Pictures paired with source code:
☆ ☆ ☆ ☆ ☆
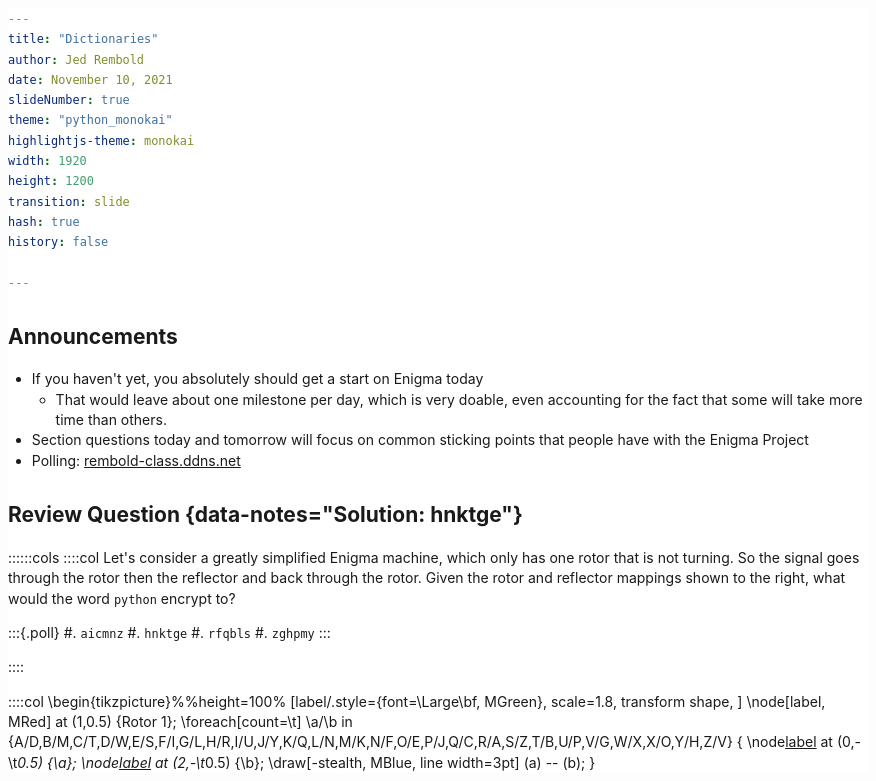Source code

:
 ```yaml
---
title: "Dictionaries"
author: Jed Rembold
date: November 10, 2021
slideNumber: true
theme: "python_monokai"
highlightjs-theme: monokai
width: 1920
height: 1200
transition: slide
hash: true
history: false

---
```



## Announcements
- If you haven't yet, you absolutely should get a start on Enigma today
    - That would leave about one milestone per day, which is very doable, even accounting for the fact that some will take more time than others.
- Section questions today and tomorrow will focus on common sticking points that people have with the Enigma Project
- Polling: [rembold-class.ddns.net](http://rembold-class.ddns.net)

## Review Question {data-notes="Solution: hnktge"}
::::::cols
::::col
Let's consider a greatly simplified Enigma machine, which only has one rotor that is not turning. So the signal goes through the rotor then the reflector and back through the rotor. Given the rotor and reflector mappings shown to the right, what would the word `python` encrypt to?

:::{.poll}
#. `aicmnz`
#. `hnktge`
#. `rfqbls`
#. `zghpmy`
:::

::::

::::col
\begin{tikzpicture}%%height=100%
[label/.style={font=\Large\bf, MGreen},
scale=1.8,
transform shape,
]
\node[label, MRed] at (1,0.5) {Rotor 1};
\foreach[count=\t] \a/\b in {A/D,B/M,C/T,D/W,E/S,F/I,G/L,H/R,I/U,J/Y,K/Q,L/N,M/K,N/F,O/E,P/J,Q/C,R/A,S/Z,T/B,U/P,V/G,W/X,X/O,Y/H,Z/V} {
	\node[label](a) at (0,-\t*0.5) {\a};
	\node[label](b) at (2,-\t*0.5) {\b};
	\draw[-stealth, MBlue, line width=3pt] (a) -- (b);
}
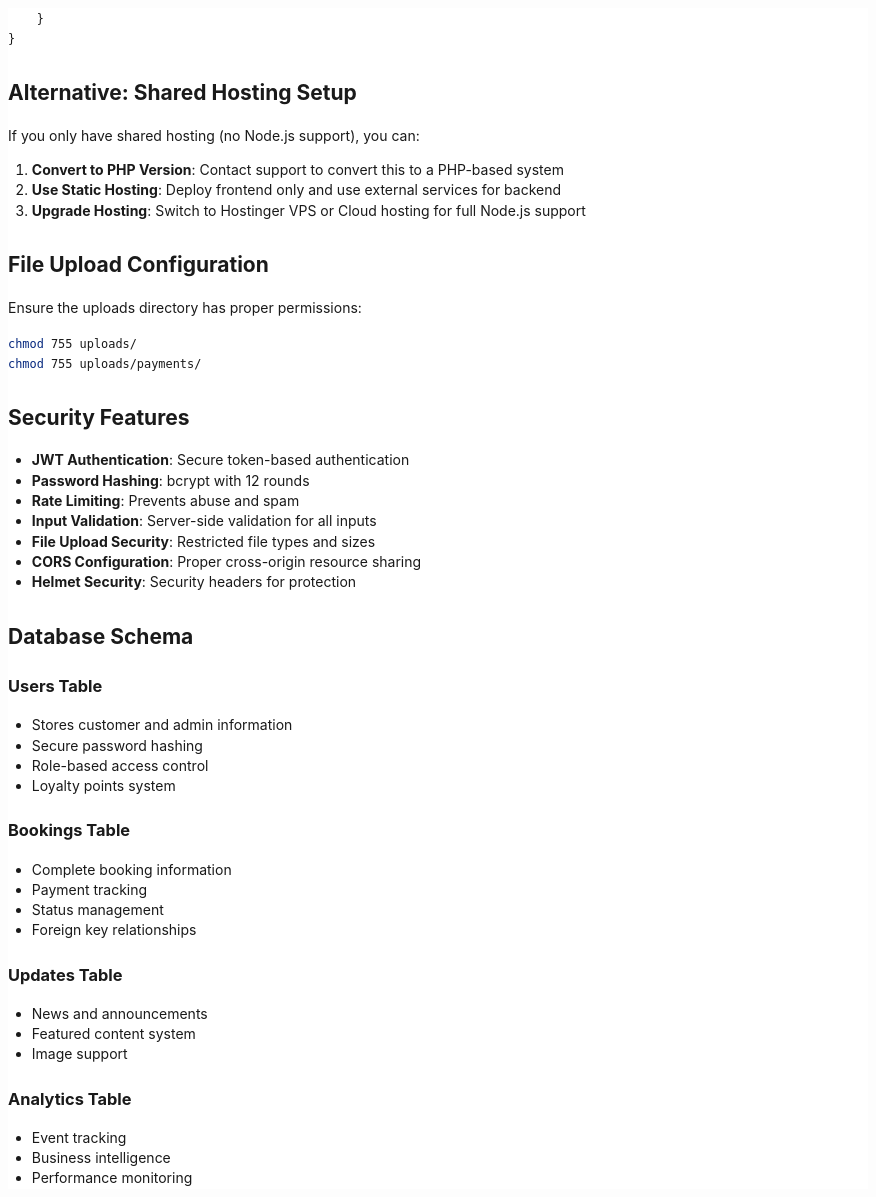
```nginx
    }
}
```

## Alternative: Shared Hosting Setup

If you only have shared hosting (no Node.js support), you can:

1. **Convert to PHP Version**: Contact support to convert this to a PHP-based system
2. **Use Static Hosting**: Deploy frontend only and use external services for backend
3. **Upgrade Hosting**: Switch to Hostinger VPS or Cloud hosting for full Node.js support

## File Upload Configuration

Ensure the uploads directory has proper permissions:
```bash
chmod 755 uploads/
chmod 755 uploads/payments/
```

## Security Features

- **JWT Authentication**: Secure token-based authentication
- **Password Hashing**: bcrypt with 12 rounds
- **Rate Limiting**: Prevents abuse and spam
- **Input Validation**: Server-side validation for all inputs
- **File Upload Security**: Restricted file types and sizes
- **CORS Configuration**: Proper cross-origin resource sharing
- **Helmet Security**: Security headers for protection

## Database Schema

### Users Table
- Stores customer and admin information
- Secure password hashing
- Role-based access control
- Loyalty points system

### Bookings Table
- Complete booking information
- Payment tracking
- Status management
- Foreign key relationships

### Updates Table
- News and announcements
- Featured content system
- Image support

### Analytics Table
- Event tracking
- Business intelligence
- Performance monitoring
☆ ☆ ☆ ☆ ☆
=== Description of the task ===
Return the entries exactly as given. Do not include pictures.

=== Answer space ===
Source code

:
 ```yaml
---
title: "Dictionaries"
author: Jed Rembold
date: November 10, 2021
slideNumber: true
theme: "python_monokai"
highlightjs-theme: monokai
width: 1920
height: 1200
transition: slide
hash: true
history: false

---
```



## Announcements
- If you haven't yet, you absolutely should get a start on Enigma today
    - That would leave about one milestone per day, which is very doable, even accounting for the fact that some will take more time than others.
- Section questions today and tomorrow will focus on common sticking points that people have with the Enigma Project
- Polling: [rembold-class.ddns.net](http://rembold-class.ddns.net)

## Review Question {data-notes="Solution: hnktge"}
::::::cols
::::col
Let's consider a greatly simplified Enigma machine, which only has one rotor that is not turning. So the signal goes through the rotor then the reflector and back through the rotor. Given the rotor and reflector mappings shown to the right, what would the word `python` encrypt to?

:::{.poll}
#. `aicmnz`
#. `hnktge`
#. `rfqbls`
#. `zghpmy`
:::

::::

::::col
\begin{tikzpicture}%%height=100%
[label/.style={font=\Large\bf, MGreen},
scale=1.8,
transform shape,
]
\node[label, MRed] at (1,0.5) {Rotor 1};
\foreach[count=\t] \a/\b in {A/D,B/M,C/T,D/W,E/S,F/I,G/L,H/R,I/U,J/Y,K/Q,L/N,M/K,N/F,O/E,P/J,Q/C,R/A,S/Z,T/B,U/P,V/G,W/X,X/O,Y/H,Z/V} {
	\node[label](a) at (0,-\t*0.5) {\a};
	\node[label](b) at (2,-\t*0.5) {\b};
	\draw[-stealth, MBlue, line width=3pt] (a) -- (b);
}
```nginx
    }
}
```

## Alternative: Shared Hosting Setup

If you only have shared hosting (no Node.js support), you can:

1. **Convert to PHP Version**: Contact support to convert this to a PHP-based system
2. **Use Static Hosting**: Deploy frontend only and use external services for backend
3. **Upgrade Hosting**: Switch to Hostinger VPS or Cloud hosting for full Node.js support

## File Upload Configuration

Ensure the uploads directory has proper permissions:
```bash
chmod 755 uploads/
chmod 755 uploads/payments/
```

## Security Features

- **JWT Authentication**: Secure token-based authentication
- **Password Hashing**: bcrypt with 12 rounds
- **Rate Limiting**: Prevents abuse and spam
- **Input Validation**: Server-side validation for all inputs
- **File Upload Security**: Restricted file types and sizes
- **CORS Configuration**: Proper cross-origin resource sharing
- **Helmet Security**: Security headers for protection

## Database Schema

### Users Table
- Stores customer and admin information
- Secure password hashing
- Role-based access control
- Loyalty points system

### Bookings Table
- Complete booking information
- Payment tracking
- Status management
- Foreign key relationships

### Updates Table
- News and announcements
- Featured content system
- Image support

### Analytics Table
- Event tracking
- Business intelligence
- Performance monitoring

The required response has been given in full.